-Ketua Forum Peduli Masyarakat Miskin (FPMM) Cabang Jakarta Timur

-Sekretaris Forum Redam Korupsi (FORK) Cabang Jakarta Timur

Selasa, 28 Mei 2013

Gerakan Anti Korupsi, Optimistis Menuju Kondisi Lebih Baik

Korupsi tidak membuat masyarakat sejahtera. Hal ini dikarenakan  tindakan korupsi merampas hak ekonomi masyarakat untuk hidup lebih baik. Birokrat sebagai abdi masyarakat seharusnya melayani rakyat, bukan  sebaliknya mendapatkan atau mengharapkan “kelebihan”  dari mayarakat. Demikian setidaknya yang dapat kita pantau dalam perbincangan publik sehari-hari.
Dalam dekade pasca reformasi atau sepuluh tahun berjalan upaya-upaya untuk mengurangi perilaku koruptif ini telah dilakukan.
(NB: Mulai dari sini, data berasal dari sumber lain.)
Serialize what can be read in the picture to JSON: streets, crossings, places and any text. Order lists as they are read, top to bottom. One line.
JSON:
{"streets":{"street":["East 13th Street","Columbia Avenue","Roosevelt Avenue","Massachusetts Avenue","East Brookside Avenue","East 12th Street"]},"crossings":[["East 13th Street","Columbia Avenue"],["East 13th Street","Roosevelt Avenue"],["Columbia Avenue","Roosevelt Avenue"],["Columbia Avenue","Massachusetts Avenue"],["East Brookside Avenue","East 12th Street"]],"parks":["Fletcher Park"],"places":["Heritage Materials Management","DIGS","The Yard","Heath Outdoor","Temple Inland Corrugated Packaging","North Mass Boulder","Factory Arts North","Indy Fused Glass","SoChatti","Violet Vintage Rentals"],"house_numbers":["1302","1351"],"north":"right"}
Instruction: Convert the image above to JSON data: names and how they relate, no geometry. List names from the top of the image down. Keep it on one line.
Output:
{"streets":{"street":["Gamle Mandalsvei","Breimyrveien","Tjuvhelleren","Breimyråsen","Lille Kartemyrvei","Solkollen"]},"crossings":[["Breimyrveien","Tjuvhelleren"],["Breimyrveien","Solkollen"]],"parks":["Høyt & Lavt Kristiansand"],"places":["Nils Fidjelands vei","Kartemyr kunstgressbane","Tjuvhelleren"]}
Hasilnya dapat kita lihat dalam pemberitaan korupsi yang marak di berbagai media, baik media cetak, online maupun media elektronik. Dalam pemberitaan ini tampak adanya aspek penegakan hukum terhadap perilaku korupsi. Kasus-kasus korupsi yang menimpa pejabat di lingkungan eksekutif, legislatif maupun yudikatif diberitakan telah disidangkan, atau pelakunya dihukum dan dipenjarakan. Sayangnya dalam pemberitaan tersebut persepsi yang seringkali muncul adalah maraknya (kuantitas) tindakan korupsi yang dilakukan oleh pejabat-pejabat ini. Bukan aspek positifnya yaitu proses penegakan hukum terhadap tindak kejahatan korupsi ini.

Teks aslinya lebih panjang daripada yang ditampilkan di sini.